## What to work on
Scan the listing below for the word "input" and copy every line that has it.

## Data under study
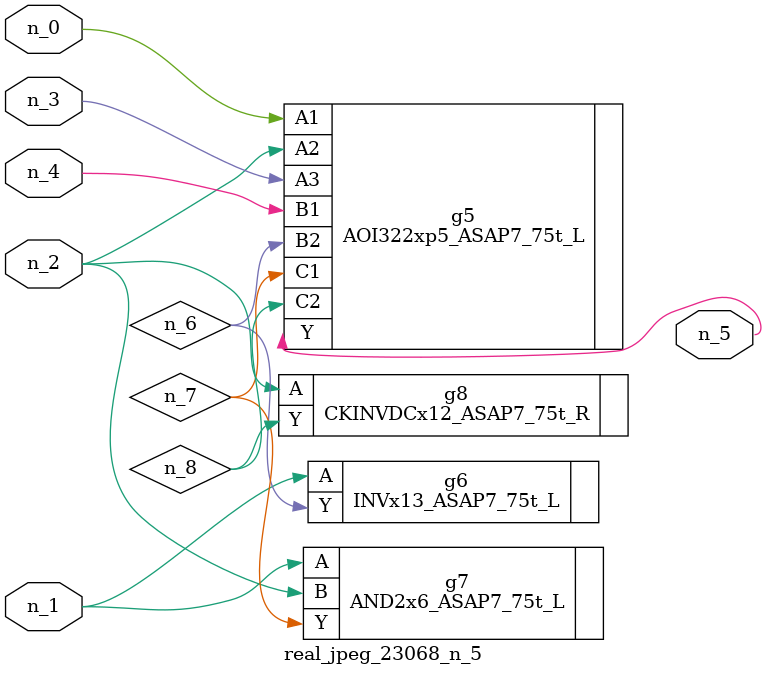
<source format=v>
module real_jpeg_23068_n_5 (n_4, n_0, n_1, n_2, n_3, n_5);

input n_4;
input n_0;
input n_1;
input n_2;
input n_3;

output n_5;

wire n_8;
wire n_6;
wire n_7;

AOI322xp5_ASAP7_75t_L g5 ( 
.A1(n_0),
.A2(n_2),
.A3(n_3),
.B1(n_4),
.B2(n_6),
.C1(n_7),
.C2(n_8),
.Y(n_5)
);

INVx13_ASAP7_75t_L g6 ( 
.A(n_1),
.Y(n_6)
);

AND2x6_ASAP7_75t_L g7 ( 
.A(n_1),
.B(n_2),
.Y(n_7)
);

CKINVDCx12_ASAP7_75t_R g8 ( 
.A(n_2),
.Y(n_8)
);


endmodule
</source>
...
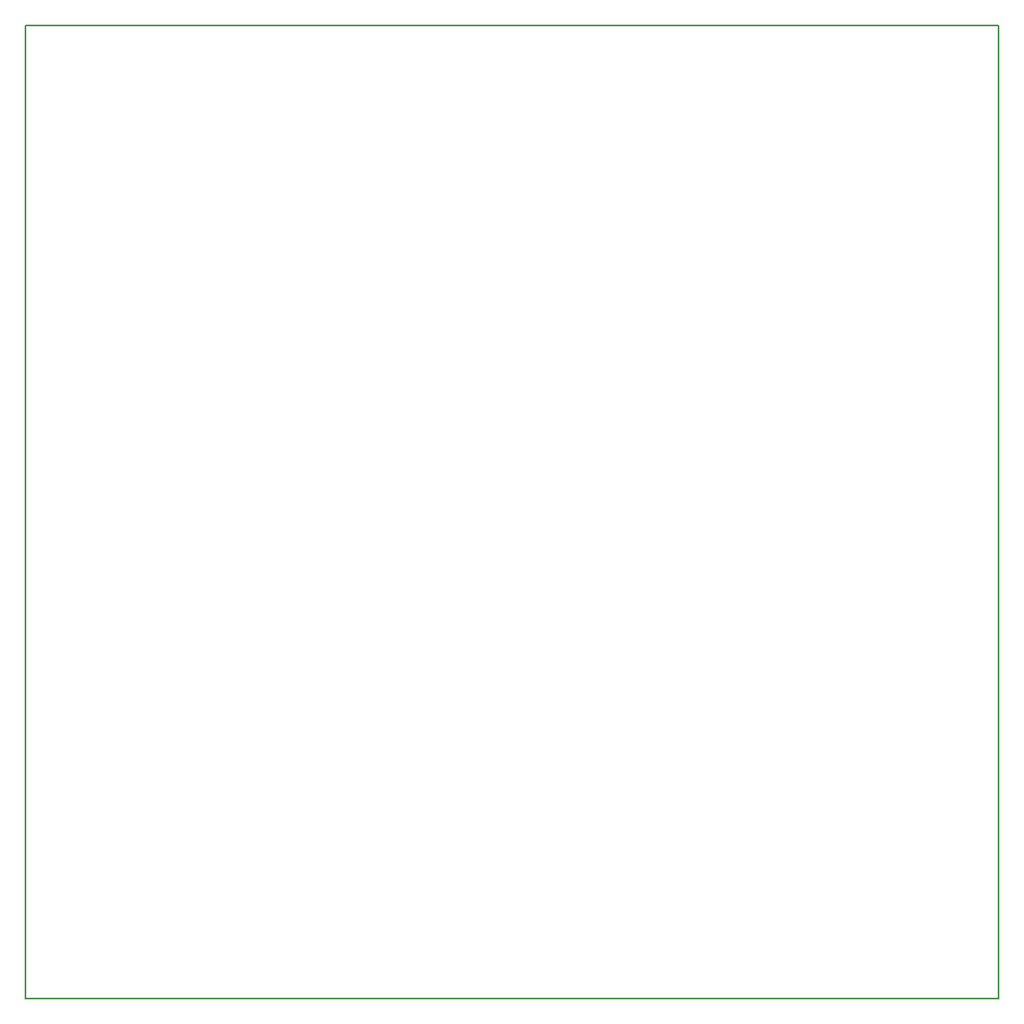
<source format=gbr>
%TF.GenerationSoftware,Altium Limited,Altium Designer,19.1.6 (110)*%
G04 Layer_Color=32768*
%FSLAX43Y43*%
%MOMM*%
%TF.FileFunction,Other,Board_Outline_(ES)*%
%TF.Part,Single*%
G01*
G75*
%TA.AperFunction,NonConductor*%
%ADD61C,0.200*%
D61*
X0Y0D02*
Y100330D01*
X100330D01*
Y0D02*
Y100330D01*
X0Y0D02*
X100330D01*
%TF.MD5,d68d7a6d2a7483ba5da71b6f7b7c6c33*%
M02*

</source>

## Output below
input n_4;
input n_0;
input n_1;
input n_2;
input n_3;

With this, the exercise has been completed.